(Transcribed page text)
────────────────────

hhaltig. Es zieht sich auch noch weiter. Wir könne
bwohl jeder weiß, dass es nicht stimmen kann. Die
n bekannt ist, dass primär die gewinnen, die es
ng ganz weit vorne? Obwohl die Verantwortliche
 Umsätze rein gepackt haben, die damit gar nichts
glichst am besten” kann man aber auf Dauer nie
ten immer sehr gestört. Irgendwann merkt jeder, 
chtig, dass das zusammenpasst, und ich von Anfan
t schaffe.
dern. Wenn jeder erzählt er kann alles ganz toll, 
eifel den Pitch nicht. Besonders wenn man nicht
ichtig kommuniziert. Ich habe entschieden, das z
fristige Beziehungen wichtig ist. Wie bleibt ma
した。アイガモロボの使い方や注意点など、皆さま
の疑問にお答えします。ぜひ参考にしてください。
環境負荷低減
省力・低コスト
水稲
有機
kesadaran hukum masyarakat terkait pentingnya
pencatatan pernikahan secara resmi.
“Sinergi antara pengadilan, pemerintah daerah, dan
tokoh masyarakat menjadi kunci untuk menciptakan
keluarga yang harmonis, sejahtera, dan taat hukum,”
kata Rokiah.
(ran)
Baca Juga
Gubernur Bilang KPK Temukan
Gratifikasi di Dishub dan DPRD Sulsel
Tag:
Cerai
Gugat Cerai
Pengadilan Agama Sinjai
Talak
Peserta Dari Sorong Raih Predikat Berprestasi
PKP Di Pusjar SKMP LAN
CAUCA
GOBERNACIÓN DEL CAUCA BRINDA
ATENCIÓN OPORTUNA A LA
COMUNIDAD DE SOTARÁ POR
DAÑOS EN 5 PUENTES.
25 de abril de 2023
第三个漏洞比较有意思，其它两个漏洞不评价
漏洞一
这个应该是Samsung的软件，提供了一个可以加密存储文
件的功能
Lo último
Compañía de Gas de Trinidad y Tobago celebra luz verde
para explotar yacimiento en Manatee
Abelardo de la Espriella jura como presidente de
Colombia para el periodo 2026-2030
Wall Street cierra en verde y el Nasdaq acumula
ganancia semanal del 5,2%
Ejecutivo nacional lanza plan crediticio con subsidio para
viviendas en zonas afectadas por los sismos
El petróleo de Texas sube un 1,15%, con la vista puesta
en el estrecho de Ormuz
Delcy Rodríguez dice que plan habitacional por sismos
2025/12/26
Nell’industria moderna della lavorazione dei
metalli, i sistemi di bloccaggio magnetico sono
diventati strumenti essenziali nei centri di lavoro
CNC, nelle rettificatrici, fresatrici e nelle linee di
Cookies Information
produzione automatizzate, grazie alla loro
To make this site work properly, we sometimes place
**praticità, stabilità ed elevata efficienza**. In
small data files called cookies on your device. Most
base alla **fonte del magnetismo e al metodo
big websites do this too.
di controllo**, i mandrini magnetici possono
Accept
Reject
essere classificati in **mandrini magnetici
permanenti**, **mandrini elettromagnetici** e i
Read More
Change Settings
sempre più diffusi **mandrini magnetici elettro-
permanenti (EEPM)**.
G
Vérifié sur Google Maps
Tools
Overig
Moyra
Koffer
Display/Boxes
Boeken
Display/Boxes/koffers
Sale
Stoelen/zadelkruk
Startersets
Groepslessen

────────────────────

Print every line of the items above again, copying each one exactly without any changes.

_Response to this task_
hhaltig. Es zieht sich auch noch weiter. Wir könne
bwohl jeder weiß, dass es nicht stimmen kann. Die
n bekannt ist, dass primär die gewinnen, die es
ng ganz weit vorne? Obwohl die Verantwortliche
 Umsätze rein gepackt haben, die damit gar nichts
glichst am besten” kann man aber auf Dauer nie
ten immer sehr gestört. Irgendwann merkt jeder, 
chtig, dass das zusammenpasst, und ich von Anfan
t schaffe.
dern. Wenn jeder erzählt er kann alles ganz toll, 
eifel den Pitch nicht. Besonders wenn man nicht
ichtig kommuniziert. Ich habe entschieden, das z
fristige Beziehungen wichtig ist. Wie bleibt ma
した。アイガモロボの使い方や注意点など、皆さま
の疑問にお答えします。ぜひ参考にしてください。
環境負荷低減
省力・低コスト
水稲
有機
kesadaran hukum masyarakat terkait pentingnya
pencatatan pernikahan secara resmi.
“Sinergi antara pengadilan, pemerintah daerah, dan
tokoh masyarakat menjadi kunci untuk menciptakan
keluarga yang harmonis, sejahtera, dan taat hukum,”
kata Rokiah.
(ran)
Baca Juga
Gubernur Bilang KPK Temukan
Gratifikasi di Dishub dan DPRD Sulsel
Tag:
Cerai
Gugat Cerai
Pengadilan Agama Sinjai
Talak
Peserta Dari Sorong Raih Predikat Berprestasi
PKP Di Pusjar SKMP LAN
CAUCA
GOBERNACIÓN DEL CAUCA BRINDA
ATENCIÓN OPORTUNA A LA
COMUNIDAD DE SOTARÁ POR
DAÑOS EN 5 PUENTES.
25 de abril de 2023
第三个漏洞比较有意思，其它两个漏洞不评价
漏洞一
这个应该是Samsung的软件，提供了一个可以加密存储文
件的功能
Lo último
Compañía de Gas de Trinidad y Tobago celebra luz verde
para explotar yacimiento en Manatee
Abelardo de la Espriella jura como presidente de
Colombia para el periodo 2026-2030
Wall Street cierra en verde y el Nasdaq acumula
ganancia semanal del 5,2%
Ejecutivo nacional lanza plan crediticio con subsidio para
viviendas en zonas afectadas por los sismos
El petróleo de Texas sube un 1,15%, con la vista puesta
en el estrecho de Ormuz
Delcy Rodríguez dice que plan habitacional por sismos
2025/12/26
Nell’industria moderna della lavorazione dei
metalli, i sistemi di bloccaggio magnetico sono
diventati strumenti essenziali nei centri di lavoro
CNC, nelle rettificatrici, fresatrici e nelle linee di
Cookies Information
produzione automatizzate, grazie alla loro
To make this site work properly, we sometimes place
**praticità, stabilità ed elevata efficienza**. In
small data files called cookies on your device. Most
base alla **fonte del magnetismo e al metodo
big websites do this too.
di controllo**, i mandrini magnetici possono
Accept
Reject
essere classificati in **mandrini magnetici
permanenti**, **mandrini elettromagnetici** e i
Read More
Change Settings
sempre più diffusi **mandrini magnetici elettro-
permanenti (EEPM)**.
G
Vérifié sur Google Maps
Tools
Overig
Moyra
Koffer
Display/Boxes
Boeken
Display/Boxes/koffers
Sale
Stoelen/zadelkruk
Startersets
Groepslessen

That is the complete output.